• [What to produce]
Reproduce exactly, and only, the lines below from the one containing "92.9 -> 95.64" through the one containing "96.7 -> 95.02".

• [Record extracts]

***

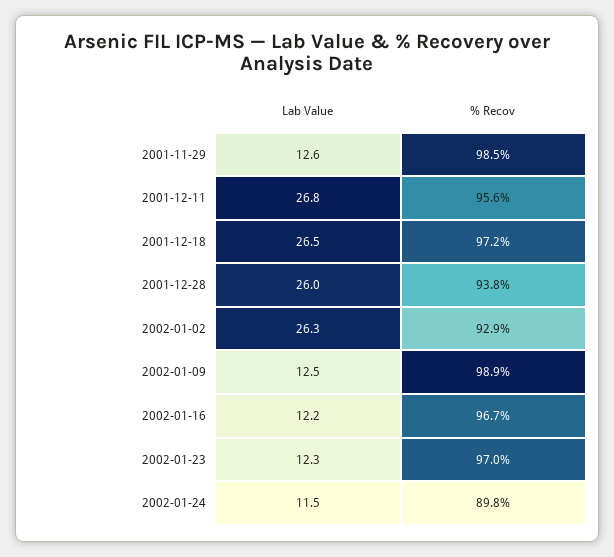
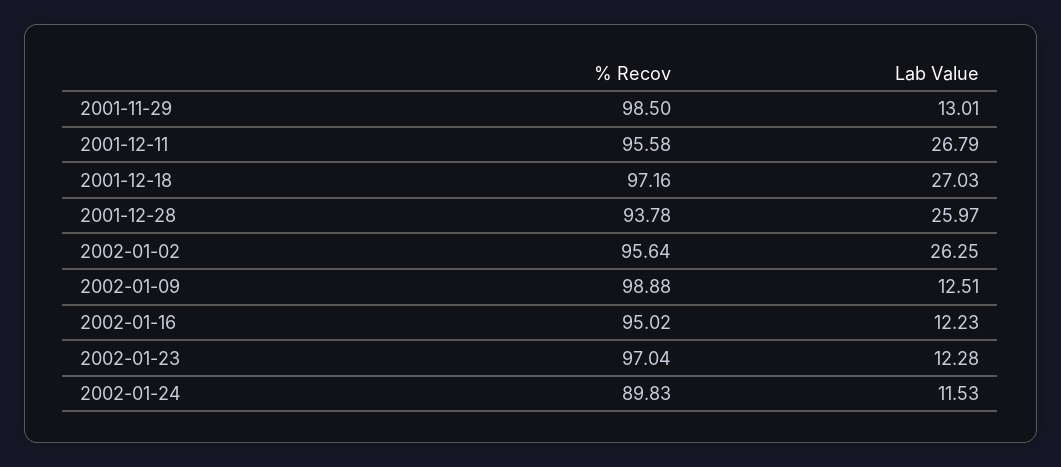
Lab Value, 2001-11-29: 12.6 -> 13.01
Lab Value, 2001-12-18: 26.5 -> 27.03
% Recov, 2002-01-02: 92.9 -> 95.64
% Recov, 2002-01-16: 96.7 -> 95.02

***

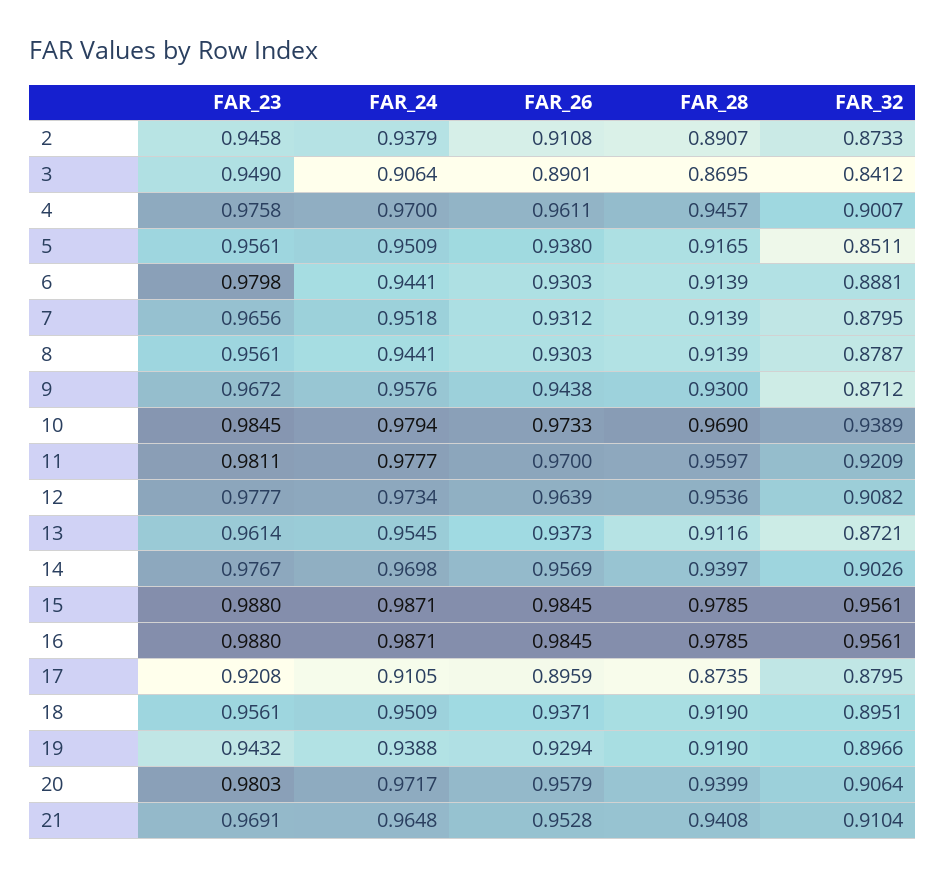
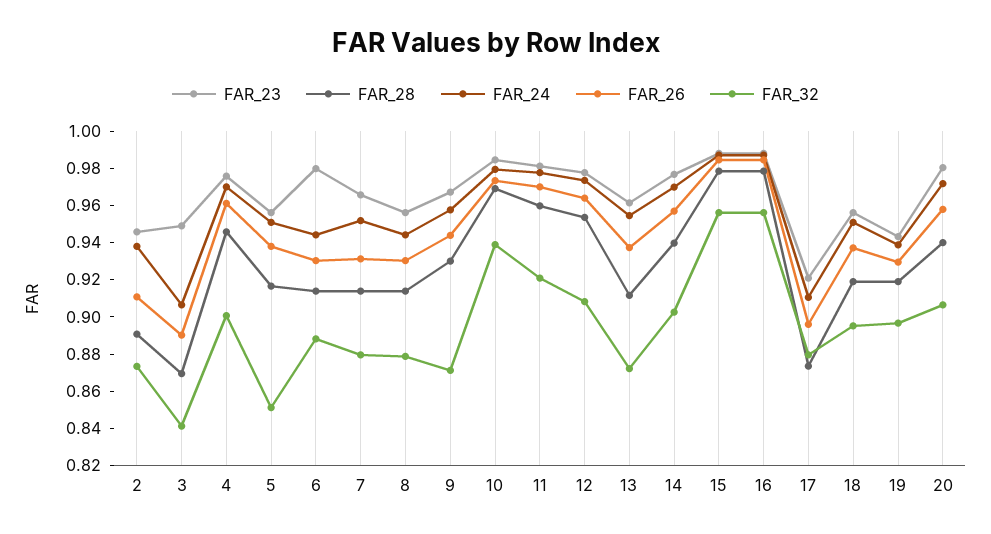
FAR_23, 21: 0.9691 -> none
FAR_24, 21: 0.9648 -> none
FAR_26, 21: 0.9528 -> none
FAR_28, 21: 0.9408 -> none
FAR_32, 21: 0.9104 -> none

***

• [Answer to the exercise]
% Recov, 2002-01-02: 92.9 -> 95.64
% Recov, 2002-01-16: 96.7 -> 95.02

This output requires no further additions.